Heinrich Viehoff veröffentlichte 1860 seine „Vorschule der Dichtkunst. Theoretisch-praktische Anleitung zum deutschen Vers- und Stophenbau, mit vielen Aufgaben und beigegebenen Lösungen“. Wobei der „praktische Anteil“, also die Aufgaben und Lösungen, einen sehr ernstgemeinten und umfangreichen Teil des Buches bildet – alleine für das epigrammtisch verwendete Distichon sind 67 Übungen aufgeführt! Ein Beispiel, erst die Aufgabe, dann die Lösung:
23. Die schlimmsten Diebe
Ihr verschließt euer Haus vor jeder Art von Dieben, nur nicht vor den schlimmsten, die euch um die Zeit bestehlen.
23. Die schlimmsten Diebe
Sorglich verschließt ihr das Haus jedweder Gattung von Dieben,
Nur nicht der schlimmsten Art, die um die Zeit euch bestiehlt.
Wobei diese „Lösung“ keineswegs als eine bestmögliche zu verstehen ist! Viehoff, ganz Pädagoge, schreibt dazu im Vorwort in Bezug auf die Frage, warum denn nicht Beispiele „unserer ersten Dichter“ gewählt wurden:
Wenn es auf praktische Übungen ankommt, so ist es nicht pädagogisch, nicht methodisch, den Anfänger in einer Kunst auf Schritt und Tritt durch die Höhe des vorgehaltenen Ideals zu demütigen und zu entmutigen. Nur das Ziel, das uns erreichbar dünkt, lockt uns vorwärts, und um so stärker, je näher es winkt, wär’s auch mitunter nur optische Täuschung. Die angehängten Lösungen sollen dem Lehrling zeigen, was vorläufig, auf der Stufe, wo er eben steht, von ihm erwartet und verlangt wird.

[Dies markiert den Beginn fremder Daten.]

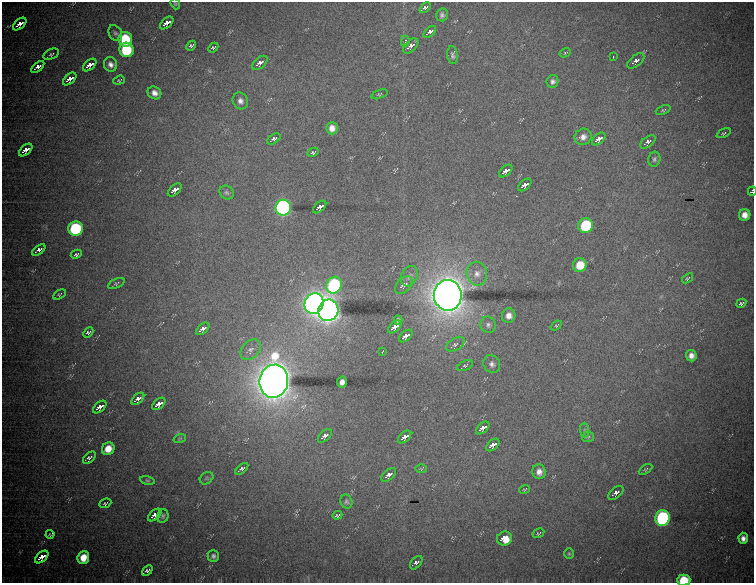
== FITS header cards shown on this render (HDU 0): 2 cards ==
NAXIS1  =                  752 / Axis length
NAXIS2  =                  581 / Axis length

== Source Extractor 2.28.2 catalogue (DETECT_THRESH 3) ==
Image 752 x 581 px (HDU 0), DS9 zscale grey, 1 PNG px = 1 image px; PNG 756 x 585 px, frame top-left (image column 1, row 581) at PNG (2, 2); each listed source drawn as its Kron ellipse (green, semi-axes under 4 px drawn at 4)
Background 3820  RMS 17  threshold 51.2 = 3 sigma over >= 5 px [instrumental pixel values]
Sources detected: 116; all 116 listed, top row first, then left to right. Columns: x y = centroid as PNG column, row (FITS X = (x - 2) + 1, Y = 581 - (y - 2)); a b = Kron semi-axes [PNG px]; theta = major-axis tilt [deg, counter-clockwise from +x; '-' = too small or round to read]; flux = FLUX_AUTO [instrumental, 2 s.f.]
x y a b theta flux
175 4 6 4 -68 1.4e+03
425 8 6 4 44 3.0e+03
442 15 6 5 - 3.1e+03
167 23 8 4 41 2.4e+04
20 24 8 4 41 1.6e+04
430 32 8 4 41 6.9e+03
115 33 8 6 -58 2.9e+03
125 39 7 7 - 5.2e+04
405 41 5 3 - 3.5e+03
191 46 5 4 - 2.7e+03
411 46 9 5 44 7.2e+03
213 48 6 4 44 2.4e+03
126 50 7 7 - 7.9e+04
565 53 6 4 31 1.7e+03
51 54 8 5 26 2.4e+03
452 55 9 5 -83 2.9e+03
613 57 3 2 - 1.2e+03
636 61 10 5 40 6.4e+03
260 63 9 5 42 1.0e+04
110 64 7 6 - 5.6e+03
90 65 8 4 41 2.0e+04
38 67 8 4 40 6.9e+03
70 79 8 4 41 2.1e+04
119 80 6 4 20 1.6e+03
553 81 6 6 - 3.6e+03
154 93 7 6 - 6.3e+03
379 94 8 4 21 1.7e+03
240 101 9 7 -58 5.3e+03
663 110 8 4 22 1.7e+03
332 128 6 6 - 8.4e+03
724 133 7 4 26 1.5e+03
583 137 9 8 - 6.3e+03
274 139 7 4 34 3.3e+03
599 139 8 4 42 1.9e+04
648 142 9 5 38 3.5e+03
26 150 8 4 41 2.0e+04
313 152 6 4 27 2.1e+03
654 159 7 6 - 2.6e+03
506 171 8 4 41 2.2e+04
525 185 8 4 41 2.2e+04
175 190 8 4 41 1.7e+04
752 191 4 3 - 1.7e+03
227 193 7 6 - 2.6e+03
320 207 8 4 42 1.9e+04
283 208 8 7 - 6.7e+05
745 215 6 5 - 8.3e+03
585 225 7 7 - 8.5e+04
76 229 7 7 - 1.2e+05
39 250 7 4 37 4.7e+03
76 254 6 3 26 1.9e+03
580 265 7 7 - 2.4e+04
477 274 12 10 -80 9.7e+03
409 276 11 8 61 5.2e+03
687 278 6 3 36 1.6e+03
116 283 9 4 25 1.9e+03
334 285 9 7 64 2.7e+05
404 285 11 6 47 1.0e+04
59 294 7 4 30 1.5e+03
448 295 15 14 - 2.5e+06
314 303 10 9 - 1.3e+06
741 303 5 3 - 2.1e+03
328 310 11 10 - 1.5e+06
509 316 7 7 - 7.8e+03
398 320 5 4 - 2.6e+03
488 325 8 7 - 3.8e+03
556 326 6 4 36 1.5e+03
395 327 8 4 41 2.2e+04
203 329 8 4 41 9.9e+03
88 333 6 4 45 2.7e+03
406 336 8 4 42 2.1e+04
455 344 10 6 31 3.6e+03
251 350 12 8 47 5.9e+03
382 352 4 2 - 2.5e+03
691 356 5 5 - 6.5e+03
492 364 9 8 - 4.9e+03
465 366 8 4 22 2.2e+03
274 381 17 14 81 2.5e+06
342 382 5 5 - 6.0e+03
138 399 8 4 43 8.0e+03
159 404 8 4 41 2.2e+04
100 407 8 4 41 1.8e+04
483 428 8 4 41 2.0e+04
585 430 7 4 -90 2.0e+03
325 436 8 5 44 7.3e+03
405 437 8 4 42 1.9e+04
588 437 6 5 - 2.0e+03
180 438 6 4 19 1.6e+03
493 445 8 4 40 2.1e+04
108 449 7 6 - 1.4e+04
89 458 7 4 42 2.8e+03
242 469 7 4 41 3.4e+03
421 469 6 4 -2 1.3e+03
645 469 7 4 31 1.7e+03
539 472 7 6 - 6.5e+03
389 475 9 5 41 7.6e+03
207 478 7 5 36 2.2e+03
147 480 7 4 -13 1.5e+03
525 489 5 2 - 1.0e+03
616 493 9 5 41 5.7e+03
346 501 7 6 - 2.4e+03
105 503 6 4 25 1.8e+03
155 515 8 4 42 1.2e+04
337 515 5 3 - 1.6e+03
163 516 7 5 75 2.2e+03
662 518 8 7 - 2.7e+05
538 533 6 4 30 1.6e+03
50 534 4 3 - 1.4e+03
504 538 7 7 - 3.1e+04
743 538 5 4 - 5.5e+03
569 554 5 4 - 1.6e+03
213 556 6 5 - 3.2e+03
42 557 8 4 41 2.1e+04
83 558 6 5 - 1.8e+04
416 563 8 5 50 3.5e+03
147 571 6 4 42 3.0e+03
684 580 7 5 1 3.8e+04
At the frame edge (FLAGS 8, measured only in part): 3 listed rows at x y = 175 4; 752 191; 684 580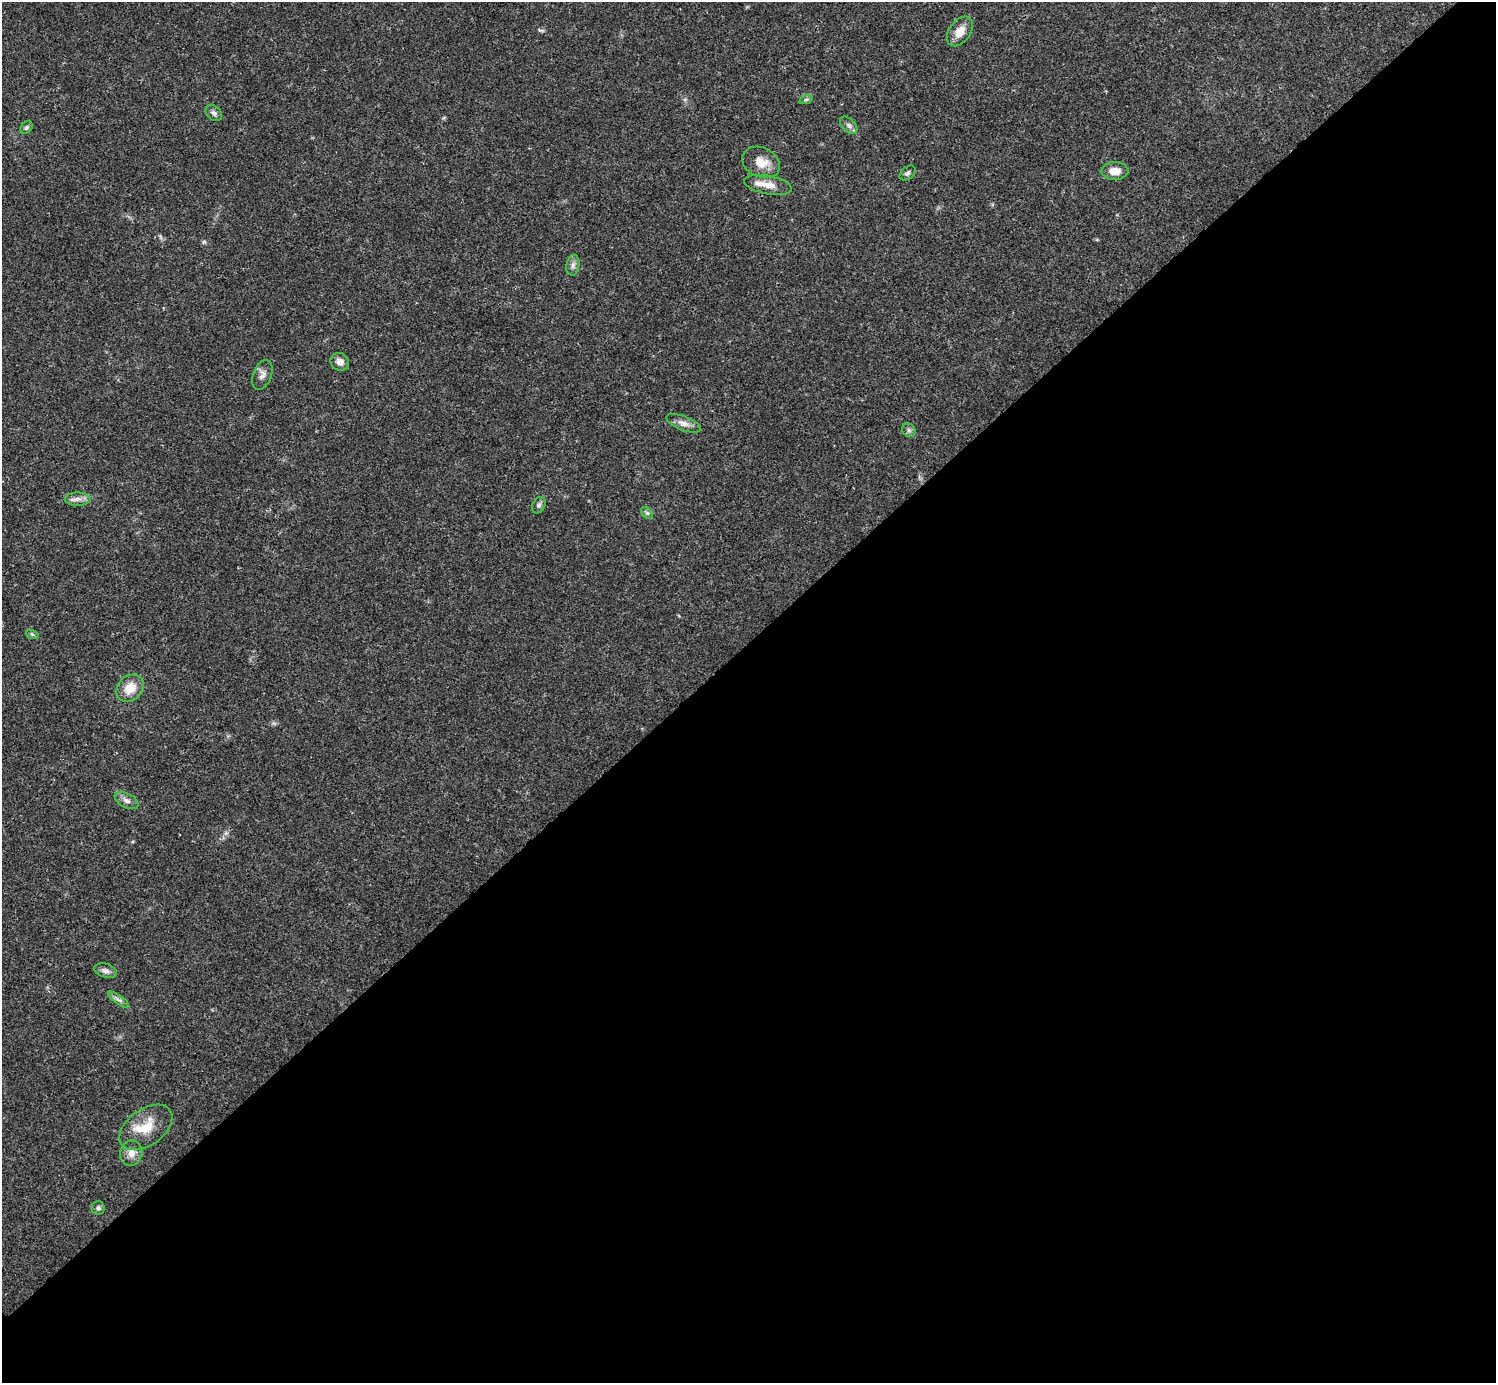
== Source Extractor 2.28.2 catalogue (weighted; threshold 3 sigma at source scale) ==
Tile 12 of 4 x 4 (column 4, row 3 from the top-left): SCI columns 4483-5976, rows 1540-2920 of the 5984 x 5984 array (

Größtenteils aus meinen Übungen, unter Bei- und Nachhilfe des Lehrers hervorgegangen, tragen sie mehr als Gedichte, die man unseren Klassikern entnommen hätte, die Bürgschaft in sich, dass die Aufgaben nicht zu hoch gegriffen sind, nichts auf dem jedesmaligen Standpunkt des Lehrlings Unlösliches verlangen.
Und das ist, auch jenseits der Schule und des 19. Jahrhunderts, eine sehr vernünftige Ansicht, der man sich, schreibt man sich heute in die Distichen ein, nicht verschließen sollte: der Weg ist lang, man gehe einen Schritt nach dem anderen.